In Java, the contract between hashCode() and equals() is critical. If two objects are considered equal according to the equals() method, they must also have the same hash code. Failing to maintain this contract can lead to unpredictable behavior in hash-based collections.

Why This Contract Matters

  • Consistency: If hashCode() is not overridden when equals() is overridden, objects that are logically equal may not be treated as equal in collections like HashMap or HashSet.
  • Correct Functionality: Maintaining this contract ensures that hash-based collections work as intended, avoiding bugs like missing elements or failed lookups.

Example: Violating the Contract

import java.util.HashSet;

public class HashCodeEqualsExample {
    private String name;

    public HashCodeEqualsExample(String name) {
        this.name = name;
    }

    @Override
    public boolean equals(Object obj) {
        if (this == obj) return true;
        if (obj == null || getClass() != obj.getClass()) return false;
        HashCodeEqualsExample other = (HashCodeEqualsExample) obj;
        return name.equals(other.name);
    }

    // hashCode is not overridden
}

public class Test {
    public static void main(String[] args) {
        HashSet<HashCodeEqualsExample> set = new HashSet<>();
        HashCodeEqualsExample obj1 = new HashCodeEqualsExample("John");
        HashCodeEqualsExample obj2 = new HashCodeEqualsExample("John");

        set.add(obj1);
        System.out.println(set.contains(obj2)); // Output: false
    }
}

In this example, even though obj1 and obj2 are logically equal, set.contains(obj2) returns false because hashCode() is not overridden.

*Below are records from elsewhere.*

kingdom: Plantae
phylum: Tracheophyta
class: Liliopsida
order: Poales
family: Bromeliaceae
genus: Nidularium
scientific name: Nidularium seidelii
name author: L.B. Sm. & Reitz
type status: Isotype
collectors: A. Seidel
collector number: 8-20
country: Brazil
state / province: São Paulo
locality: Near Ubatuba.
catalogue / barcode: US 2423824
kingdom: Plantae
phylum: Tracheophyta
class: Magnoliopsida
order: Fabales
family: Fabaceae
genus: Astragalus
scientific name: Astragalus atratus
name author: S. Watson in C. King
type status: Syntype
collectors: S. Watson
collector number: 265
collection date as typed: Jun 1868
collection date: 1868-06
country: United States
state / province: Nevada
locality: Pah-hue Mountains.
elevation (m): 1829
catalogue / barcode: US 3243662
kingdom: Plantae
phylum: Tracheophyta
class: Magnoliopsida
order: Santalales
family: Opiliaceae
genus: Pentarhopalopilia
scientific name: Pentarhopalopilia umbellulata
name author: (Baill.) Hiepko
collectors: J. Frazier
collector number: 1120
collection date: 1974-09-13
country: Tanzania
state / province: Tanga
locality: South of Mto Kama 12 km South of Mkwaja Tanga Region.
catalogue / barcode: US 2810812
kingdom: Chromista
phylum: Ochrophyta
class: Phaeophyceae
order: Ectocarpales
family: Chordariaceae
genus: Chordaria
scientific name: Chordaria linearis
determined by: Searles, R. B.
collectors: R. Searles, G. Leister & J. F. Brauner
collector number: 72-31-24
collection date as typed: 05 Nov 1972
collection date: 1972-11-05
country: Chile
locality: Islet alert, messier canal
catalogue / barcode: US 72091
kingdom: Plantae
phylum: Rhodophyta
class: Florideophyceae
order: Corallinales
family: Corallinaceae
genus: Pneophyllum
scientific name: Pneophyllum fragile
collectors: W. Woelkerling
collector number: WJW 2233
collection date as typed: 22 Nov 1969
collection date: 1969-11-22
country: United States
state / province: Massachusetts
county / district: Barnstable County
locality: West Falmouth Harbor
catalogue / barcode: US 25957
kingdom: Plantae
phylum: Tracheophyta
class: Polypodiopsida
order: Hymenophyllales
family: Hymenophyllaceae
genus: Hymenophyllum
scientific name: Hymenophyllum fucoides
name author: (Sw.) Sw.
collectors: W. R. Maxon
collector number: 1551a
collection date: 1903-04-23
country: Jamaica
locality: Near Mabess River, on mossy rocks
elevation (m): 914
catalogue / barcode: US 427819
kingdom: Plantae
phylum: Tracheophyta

Proper Implementation of hashCode() and equals()

import java.util.Objects;

public class ProperHashCodeEqualsExample {
    private String name;

    public ProperHashCodeEqualsExample(String name) {
        this.name = name;
    }

    @Override
    public boolean equals(Object obj) {
        if (this == obj) return true;
        if (obj == null || getClass() != obj.getClass()) return false;
        ProperHashCodeEqualsExample other = (ProperHashCodeEqualsExample) obj;
        return name.equals(other.name);
    }

    @Override
    public int hashCode() {
        return Objects.hash(name);
    }
}

By overriding both hashCode() and equals(), the contract is maintained, ensuring correct behavior in hash-based collections.

Conclusion

Every Java object has the hashCode() and equals() methods inherited from Object class. To get a good working equality mechanism, you’d better override hashcode() and equals() methods for your own classes. Using hashcodes makes programs run faster.